Daten zum Personal der Beratungsstellen in freier Trägerschaft sind der Bundesjugendhilfestatistik Teil III zu entnehmen, die bisher jedoch nur für das Jahr 2002 vorliegt, die Daten für 2006 werden derzeit ausgewertet.

Nach der Erhebung zum Personal der Jugendämter (ohne nachgeordnete Einrichtungen) zum Stichtag 1.01.2007 verfügen die öffentlichen Erziehungs- und Familienberatungsstellen über 135,33 Stellen für sozialpädagogisches, psychologisches und therapeutisches Fachpersonal.
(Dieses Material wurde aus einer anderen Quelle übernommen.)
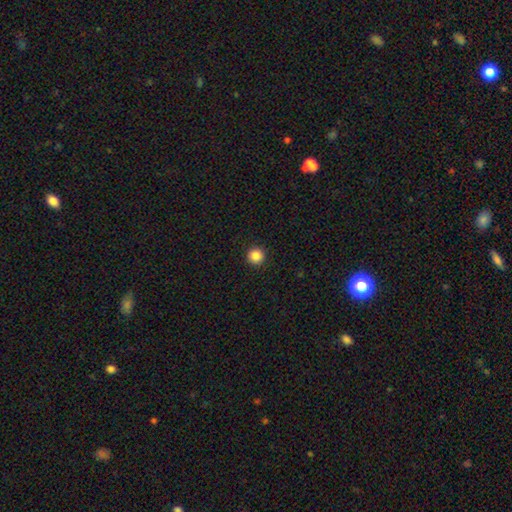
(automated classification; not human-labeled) Smooth or featured?
  - smooth: 86% *
  - star or artifact: 10%
  - featured or disk: 4%
How rounded?
  - round: 96% *
  - in between: 3%
  - cigar-shaped: 1%
Merging?
  - none: 93% *
  - minor disturbance: 4%
  - major disturbance: 2%
  - merger: 1%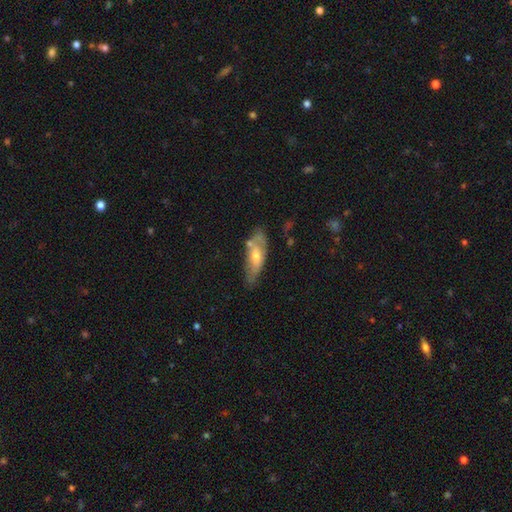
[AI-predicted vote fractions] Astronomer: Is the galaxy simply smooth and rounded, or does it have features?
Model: featured or disk — 49% (runner-up: smooth, 44%).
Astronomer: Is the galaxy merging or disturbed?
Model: none — 60%.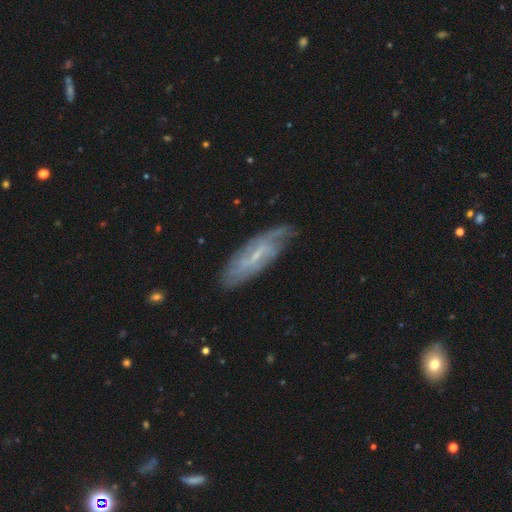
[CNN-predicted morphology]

Nach aktuellen Auskünften der Bezirke werden Kinderschutzaufgaben im Umfang von ca. 300 Stellen in den Regionalen Sozialpädagogischen Diensten der Jugendämter wahrgenommen.

Durch den Reformprozess der Einführung und Weiterentwicklung der Sozialraumorientierung in der Berliner Jugendhilfe befinden sich die Jugendämter derzeit in umfassenden Umstrukturierungsprozessen; in einigen sind die Jugendhilfeangebote des Bezirks bereits regionalisiert, andere befinden sich auf dem Weg dorthin. Aussagen zu Zuordnungen einzelner Personen auf die Sozialräume sind daher nicht möglich.